Jellyfish - count kmers to estimate genome size

Quick example

jellyfish count -m 21 -s 100M -t 10 -C <(zcat R1.fq.gz) <(zcat R2.fq.gz)
jellyfish histo -t 10 --high=1000000 mer_counts.jf > reads.histo
# then load histogram in genomescope with k = m, read length = 150, max kmer cov = 1000000

Theory

k = a number (e.g. 21)
kmer = a sequence of length k bases (e.g. 21 bases)

Theory:

If k is large enough so that each kmer found is unique in the genome,
and if the genome length (e.g. 1,000,000) is much larger than the kmer length (e.g. 21),
and if no PCR or sequencing errors,
then the number of kmers will be approximately equal to the length of the genome.
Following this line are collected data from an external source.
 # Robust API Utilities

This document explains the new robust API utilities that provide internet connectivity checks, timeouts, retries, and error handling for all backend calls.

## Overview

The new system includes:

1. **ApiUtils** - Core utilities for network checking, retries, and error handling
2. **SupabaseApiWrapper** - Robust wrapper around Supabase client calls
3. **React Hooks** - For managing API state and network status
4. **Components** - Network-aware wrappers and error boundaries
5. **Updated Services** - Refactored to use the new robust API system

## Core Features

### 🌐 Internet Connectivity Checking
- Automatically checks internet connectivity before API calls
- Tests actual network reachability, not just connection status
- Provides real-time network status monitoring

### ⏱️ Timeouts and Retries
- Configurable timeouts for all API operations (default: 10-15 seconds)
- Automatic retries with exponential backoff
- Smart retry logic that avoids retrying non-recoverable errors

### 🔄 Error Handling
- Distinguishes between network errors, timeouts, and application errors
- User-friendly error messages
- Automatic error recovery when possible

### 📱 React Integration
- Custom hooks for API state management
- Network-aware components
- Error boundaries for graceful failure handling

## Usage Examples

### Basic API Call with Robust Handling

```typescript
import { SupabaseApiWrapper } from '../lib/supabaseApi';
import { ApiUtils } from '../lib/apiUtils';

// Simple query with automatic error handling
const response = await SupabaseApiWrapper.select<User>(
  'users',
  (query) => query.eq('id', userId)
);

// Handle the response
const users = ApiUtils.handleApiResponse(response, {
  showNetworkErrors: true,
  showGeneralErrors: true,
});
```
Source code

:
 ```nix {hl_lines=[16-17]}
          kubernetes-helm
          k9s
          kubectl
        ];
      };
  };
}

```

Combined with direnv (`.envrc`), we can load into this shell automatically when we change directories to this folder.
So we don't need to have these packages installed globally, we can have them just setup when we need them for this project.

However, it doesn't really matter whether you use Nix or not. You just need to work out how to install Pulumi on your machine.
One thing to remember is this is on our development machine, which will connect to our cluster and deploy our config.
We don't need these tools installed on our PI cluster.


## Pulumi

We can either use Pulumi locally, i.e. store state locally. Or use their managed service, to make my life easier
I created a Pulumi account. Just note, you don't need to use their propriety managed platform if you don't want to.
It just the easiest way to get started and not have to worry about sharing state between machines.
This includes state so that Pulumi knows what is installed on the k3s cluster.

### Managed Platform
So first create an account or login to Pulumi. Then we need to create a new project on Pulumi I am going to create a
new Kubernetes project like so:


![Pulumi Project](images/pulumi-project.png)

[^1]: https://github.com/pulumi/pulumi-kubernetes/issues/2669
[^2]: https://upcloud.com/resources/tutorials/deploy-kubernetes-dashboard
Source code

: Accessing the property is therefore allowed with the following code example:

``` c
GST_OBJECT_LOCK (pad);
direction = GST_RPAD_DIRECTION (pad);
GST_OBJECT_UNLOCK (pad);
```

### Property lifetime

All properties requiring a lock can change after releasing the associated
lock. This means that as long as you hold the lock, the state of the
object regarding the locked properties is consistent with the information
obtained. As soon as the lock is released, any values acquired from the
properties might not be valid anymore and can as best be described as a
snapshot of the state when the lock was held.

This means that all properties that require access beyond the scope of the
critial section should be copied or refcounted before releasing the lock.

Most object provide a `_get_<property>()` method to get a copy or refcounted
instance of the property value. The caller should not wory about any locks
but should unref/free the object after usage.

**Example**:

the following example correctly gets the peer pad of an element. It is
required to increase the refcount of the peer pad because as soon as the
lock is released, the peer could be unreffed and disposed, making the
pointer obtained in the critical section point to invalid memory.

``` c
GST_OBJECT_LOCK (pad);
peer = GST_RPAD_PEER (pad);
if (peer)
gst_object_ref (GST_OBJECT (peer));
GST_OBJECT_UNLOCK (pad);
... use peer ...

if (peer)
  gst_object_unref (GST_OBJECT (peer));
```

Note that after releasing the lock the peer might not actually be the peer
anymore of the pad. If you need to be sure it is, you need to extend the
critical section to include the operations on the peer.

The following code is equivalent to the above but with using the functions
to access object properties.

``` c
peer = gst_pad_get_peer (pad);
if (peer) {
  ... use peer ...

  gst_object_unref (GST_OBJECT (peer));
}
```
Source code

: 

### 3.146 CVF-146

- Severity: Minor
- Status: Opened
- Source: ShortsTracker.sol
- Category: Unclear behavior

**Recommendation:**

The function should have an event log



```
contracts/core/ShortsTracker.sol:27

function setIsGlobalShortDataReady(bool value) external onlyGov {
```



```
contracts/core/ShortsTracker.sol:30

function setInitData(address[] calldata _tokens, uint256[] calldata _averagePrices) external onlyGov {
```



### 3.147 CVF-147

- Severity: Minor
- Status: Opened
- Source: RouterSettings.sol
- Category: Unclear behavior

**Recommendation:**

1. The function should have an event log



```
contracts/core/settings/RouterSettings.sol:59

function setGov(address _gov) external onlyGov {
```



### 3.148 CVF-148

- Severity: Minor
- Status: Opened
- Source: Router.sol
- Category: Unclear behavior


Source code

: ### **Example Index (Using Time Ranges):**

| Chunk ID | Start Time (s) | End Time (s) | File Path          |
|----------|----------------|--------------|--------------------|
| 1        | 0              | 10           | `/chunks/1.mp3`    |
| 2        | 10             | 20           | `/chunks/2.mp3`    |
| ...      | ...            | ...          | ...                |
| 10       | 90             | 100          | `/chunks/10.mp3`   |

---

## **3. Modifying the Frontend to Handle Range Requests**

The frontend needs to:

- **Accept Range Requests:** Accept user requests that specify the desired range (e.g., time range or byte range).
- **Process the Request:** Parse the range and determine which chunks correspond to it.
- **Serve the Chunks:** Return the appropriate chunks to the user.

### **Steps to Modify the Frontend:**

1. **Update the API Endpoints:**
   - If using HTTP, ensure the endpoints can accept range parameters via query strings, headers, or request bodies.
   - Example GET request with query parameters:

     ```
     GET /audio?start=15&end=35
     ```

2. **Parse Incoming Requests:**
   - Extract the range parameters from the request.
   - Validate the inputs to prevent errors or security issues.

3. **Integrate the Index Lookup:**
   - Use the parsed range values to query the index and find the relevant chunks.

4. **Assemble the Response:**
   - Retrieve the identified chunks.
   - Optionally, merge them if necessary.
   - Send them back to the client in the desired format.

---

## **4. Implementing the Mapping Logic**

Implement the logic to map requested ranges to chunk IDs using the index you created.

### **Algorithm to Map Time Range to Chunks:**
Kmer counting tutorial: https://bioinformatics.uconn.edu/genome-size-estimation-tutorial/#

Jellyfish

Jellyfish: https://github.com/gmarcais/Jellyfish
Further jellyfish steps : https://github.com/gmarcais/Jellyfish/tree/master/doc

Note: Aug 2019: conda install seems to work only with: conda install jellyfish=2.2.3

Steps:

Go through the sequencing reads
For each new kmer seen, add to table, with count.
If kmer seen before, increment count.
Find the average kmer frequency (sequencing depth), e.g. 50
Exclude kmers with a count of ~ 1, as these are likely from errors
Add all the other kmers, and divide by average kmer frequency => This is the approx genome length

jellyfish count -m 21 -s 100M -t 10 -C reads.fasta

To use gzipped files: and paired-end reads:

jellyfish count -m 21 -s 100M -t 10 -C <zcat R1.fq.gz) <(zcat R2.fq.gz)

-m: kmer length, 21 is commonly used
-s: size of hash table: should be genome size + extra kmers from seq errors. However, it does say that hash size will be increased automatically if needed.
-C: canonical. Reverse complement kmers are considered to be identical and are counted as the same thing. This is recommended.
-t: number of threads
output: mer_counts.jf

Plot the histogram:

jellyfish histo -t 10 mer_counts.jf > reads.histo

Plot the histogram with an x axis of one million instead of default 10,000:

jellyfish histo -t 10 --high=1000000 mer_counts.jf > reads.histo

Discussion on setting to 1 million: https://github.com/schatzlab/genomescope/issues/22
There may be very high counts of some kmers due to chloroplast sequences, spike-in sequences, etc.